━━━ Text under study

Windborn Musings – Living Life gain to the Fullest

Gaining life is an oft maligned ability.  I recall being told early on that you can always spot a bad Magic player: just look for the Fountain of Youth.  Since then, life gaining cards have dramatically improved, but the ability is still viewed as a skill-tester for new players.  Does this hold true for multiplayer? 

The Meaning of Life gain (Introduction)

The answer is not a simple yes or no.  Not all life gain has been created equal.  Gaining life has been around since the game started, so not surprisingly, there are many functionally different ways to grow your life total.  I’ll look through each area to determine whether life gain deserves its ugly reputation. 

Life gain’s a Piece of Shit, when you Look at It (Nourish, Healing Salve, Heroes’ Reunion, etc.)

When you are playing a duel, it is generally understood that life gain, in and of itself, is not a good strategy.  Playing Nourish to gain six life is almost always worse than playing a creature that can deal out or prevent damage.  A creature that costs the same as Nourish (say Garruk’s Companion) won’t immediately create a swing in life totals equaling six or more, but over the course of the game, it will likely prevent and deal enough damage to be well over the six life swing Nourish provides.  

Given that straight life gain cards are not a good strategy in duels, what about multiplayer?  The primary difference between duels and multiplayer is multiple opponents.  This leads to two very relevant changes in the game when discussing life gain cards:  (1) your opponents have more life than you; and (2) they have multiple opportunities to attack you.

━━━━━━
━━━ Given data

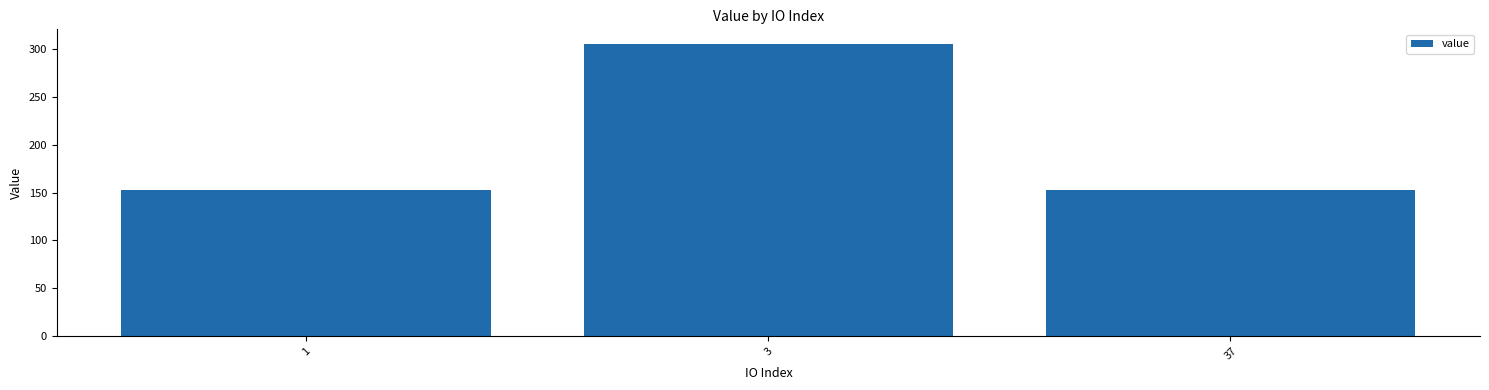

What is the value of the 3rd bar from the left?

152.8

━━━━━━

**Using the information**
**1.** In the article on life gain in Magic, which card was the writer told marks a bad player?
**2.** Carry on the article on life gain in Magic, starting after its final sentence.
The data were drawn from a separate source and are unrelated to the article on life gain in Magic.

**List of answers**
**1.** The Fountain of Youth.

**2.**
With more life, your life gain is less valuable than in a duel.  Nourish provides six extra life.  In a game where you and your opponent start at 20 life, six more life provides a 30% increase to your life total in comparison to your opponent’s life total.  In spite of what appears to be a significant improvement, we know this is not good enough.

In multiplayer Commander, your life total does not match your opponents’ life total.  In a four-player game for example, your opponents have 120 life, while you have only 40.  Six more life moves your life total from 33% of your opponents total to 38% of their life total.  Congratulations, you have gained 5% on your opponents in this game, while in the duel you gained 30%.  Even if you were playing a 60-card Chaos game with everyone starting at 20 life, Nourish would only bring you up to 43%, a 13% increase. Since we know that in duels, Nourish is a bad play providing a 30% increase in your life total, how could it be a better play in multiplayer where the effect is so much smaller?

The second change is even more relevant here, and the math is much more straightforward.  How many combat phases does your opponent get in a duel?  How many combat phases do your opponents get in a four-player multiplayer game?  Garruk’s Companion was better in a duel where Nourish netted you a 33% gain against one opponent.  How much is Garruk’s Companion going to net you?  How many times will you not be attacked because the creature is there to ward off random 1/1’s from pinging you?  How many times will Garruk’s Companion be able to hit an opponent?  He only has to hit twice to match Nourish.  Are you better off with a creature that can stop multiple attacks (and deter many others), or with a card that gains you enough life to absorb a single attack? 

Life gain on a Grand Scale (Congregate)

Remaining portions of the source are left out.